Slack comes from humble beginnings as an internal communication tool at a small company. Since then, the platform has evolved into one of the most prominent in the market. A flurry of recent activity including feature rollouts, deal making and management changes has propelled Slack by great lengths in a brief amount of time. However, the company is challenged by a scarcity of customers on paid plans.
In August 2013 a company called Tiny Speck made its in-house messaging tool widely available, naming it “Slack” while switching the company name to Slack Technologies (“Slack” stands for “Searchable Log of All Conversation and Knowledge”). The platform offers an email alternative leveraging repositories called “channels”. Channels are intended to eliminate the proliferation of email chains that often sprout when team members launch separate but related discussions. Channels centralize people, information and the tools they need to collaborate thus making teams more productive.

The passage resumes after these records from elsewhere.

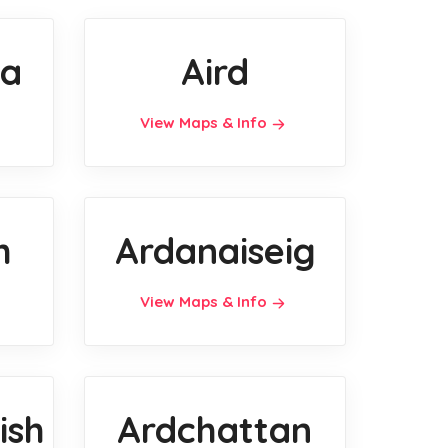
a
Aird
View Maps & Info
h
Ardanaiseig
View Maps & Info
ish
Ardchattan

Currently, Slack boasts 12 million+ daily users across 750,000 organizations globally. A recent array of feature enhancements holds promise to elevate those totals. Among the more critical changes are strengthened platform security, APIs enabling developers to create platform-compatible apps, and communication with external organizations from within Slack.

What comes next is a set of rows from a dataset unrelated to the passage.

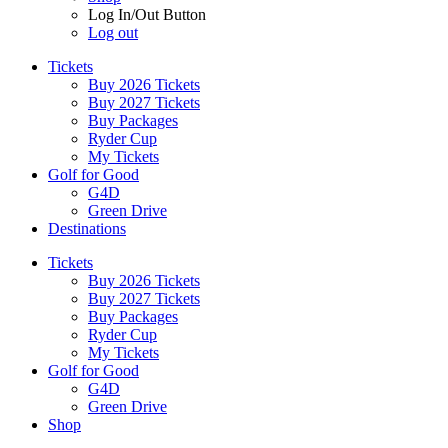
Log In/Out Button
Log out
Tickets
Buy 2026 Tickets
Buy 2027 Tickets
Buy Packages
Ryder Cup
My Tickets
Golf for Good
G4D
Green Drive
Destinations
Tickets
Buy 2026 Tickets
Buy 2027 Tickets
Buy Packages
Ryder Cup
My Tickets
Golf for Good
G4D
Green Drive
Shop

Investment and acquisition may help Slack grow
Slack is not limiting itself to organic enhancements. In July, the company acquired Rimeto, a provider of tools used to create employee directories driven by detailed criteria stretching beyond the conventional name, title and organization. In June, Slack signed an agreement expanding its relationship with AWS as its preferred cloud provider while enlisting AWS as a Slack customer. In December 2015, the “Slack Fund” was created. The fund is an $80 million investment pool earmarked for developers and small companies to create apps for Slack.
Slack has made internal appointments that should strengthen the company and therefore the platform. A chief security officer has been tasked with protecting the company’s internal data and that of customers, while a chief people officer holds accountability for smoothing operations while employees work remotely during Covid-19 and as some eventually migrate back to the office.
Monetization will be a challenge
While the company rode a wave to new heights on the shoulders of platform enhancements, relationships with other companies and fresh blood in the management ranks, it faces a crucial obstacle.
Specifically, the vast majority of Slack’s customer base is on a free plan (estimated at 83%). Most companies in this situation would pare their free plan to incent customers to upgrade, but the opposite approach is best. Rather than punish customers, reward them while simultaneously enticing them with the potential for greater benefits.
Slack should employ a “good, better, best” approach. Offering a feature-rich free plan receiving modest improvements alongside paid plans enjoying more robust enhancements would prove to be a win-win for the company and its customers. However, the company must highlight price and feature differences between plans much more prominently while supplying a gentle push for customers to upgrade. Plus, they must proactively notify customers as plan adjustments are made. Collectively, these actions should swell the ranks of customers on paid plans and place the company on a more stable path.